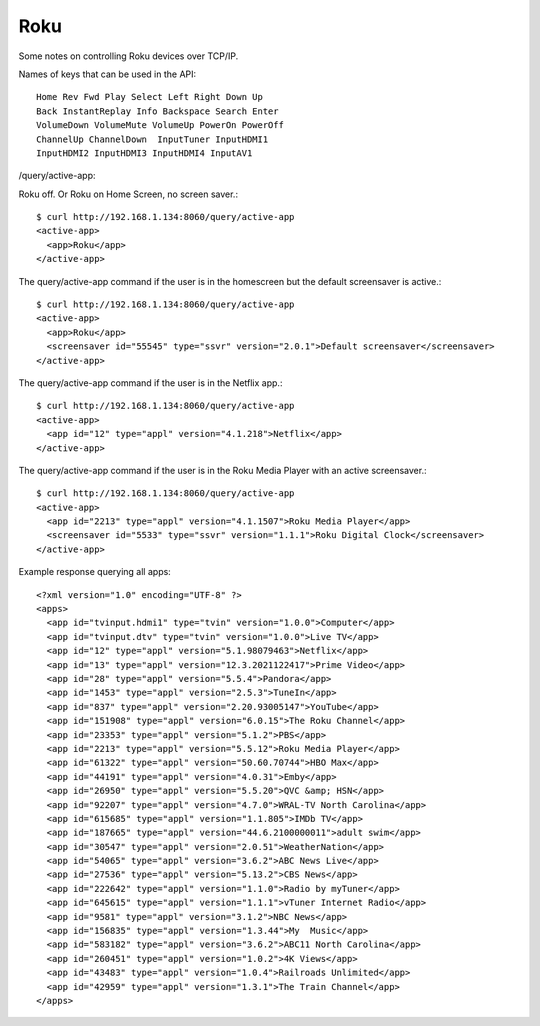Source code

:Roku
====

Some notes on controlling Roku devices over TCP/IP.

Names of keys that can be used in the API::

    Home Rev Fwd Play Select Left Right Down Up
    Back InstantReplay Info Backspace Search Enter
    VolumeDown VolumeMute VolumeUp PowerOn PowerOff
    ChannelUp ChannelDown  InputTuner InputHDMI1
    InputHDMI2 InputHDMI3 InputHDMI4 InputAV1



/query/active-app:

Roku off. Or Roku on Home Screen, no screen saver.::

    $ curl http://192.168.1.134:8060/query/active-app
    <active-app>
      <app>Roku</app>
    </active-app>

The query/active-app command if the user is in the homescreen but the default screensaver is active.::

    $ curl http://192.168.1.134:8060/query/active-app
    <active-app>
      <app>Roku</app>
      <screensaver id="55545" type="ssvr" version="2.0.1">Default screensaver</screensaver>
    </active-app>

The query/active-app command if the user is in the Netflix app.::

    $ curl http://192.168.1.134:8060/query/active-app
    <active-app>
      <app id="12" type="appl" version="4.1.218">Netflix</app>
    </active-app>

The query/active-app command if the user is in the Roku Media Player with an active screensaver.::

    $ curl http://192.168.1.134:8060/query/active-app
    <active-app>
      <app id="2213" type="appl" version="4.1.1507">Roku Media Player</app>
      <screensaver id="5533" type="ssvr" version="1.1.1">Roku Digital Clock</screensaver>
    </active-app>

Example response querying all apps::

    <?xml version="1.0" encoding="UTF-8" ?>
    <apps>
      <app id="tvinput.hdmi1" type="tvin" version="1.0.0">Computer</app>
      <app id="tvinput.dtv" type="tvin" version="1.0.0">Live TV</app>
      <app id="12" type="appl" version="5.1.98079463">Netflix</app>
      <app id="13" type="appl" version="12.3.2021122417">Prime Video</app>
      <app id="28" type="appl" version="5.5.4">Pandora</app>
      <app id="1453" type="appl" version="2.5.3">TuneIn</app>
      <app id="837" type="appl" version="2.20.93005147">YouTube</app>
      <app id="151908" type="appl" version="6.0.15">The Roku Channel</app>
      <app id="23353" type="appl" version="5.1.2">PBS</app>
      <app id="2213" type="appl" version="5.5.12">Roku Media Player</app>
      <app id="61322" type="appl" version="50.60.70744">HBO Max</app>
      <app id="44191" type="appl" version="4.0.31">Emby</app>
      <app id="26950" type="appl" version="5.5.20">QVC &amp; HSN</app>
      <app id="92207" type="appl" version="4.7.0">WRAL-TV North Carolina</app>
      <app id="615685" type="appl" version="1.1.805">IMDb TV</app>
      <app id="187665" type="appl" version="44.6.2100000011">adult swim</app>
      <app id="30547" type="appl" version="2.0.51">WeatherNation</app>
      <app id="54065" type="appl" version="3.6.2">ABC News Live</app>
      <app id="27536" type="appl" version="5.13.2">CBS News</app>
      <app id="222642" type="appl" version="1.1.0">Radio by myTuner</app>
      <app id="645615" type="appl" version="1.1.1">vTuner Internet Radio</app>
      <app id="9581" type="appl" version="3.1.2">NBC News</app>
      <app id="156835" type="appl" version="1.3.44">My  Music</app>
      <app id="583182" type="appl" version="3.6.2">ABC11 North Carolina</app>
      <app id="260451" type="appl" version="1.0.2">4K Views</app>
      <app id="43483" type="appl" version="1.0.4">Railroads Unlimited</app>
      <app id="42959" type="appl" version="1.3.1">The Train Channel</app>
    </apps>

————————

§ **Goal of the exercise**
Across all the records, find the lines containing the word "Live" and reproduce each one.

§ **Problem solution**
      <app id="tvinput.dtv" type="tvin" version="1.0.0">Live TV</app>
      <app id="54065" type="appl" version="3.6.2">ABC News Live</app>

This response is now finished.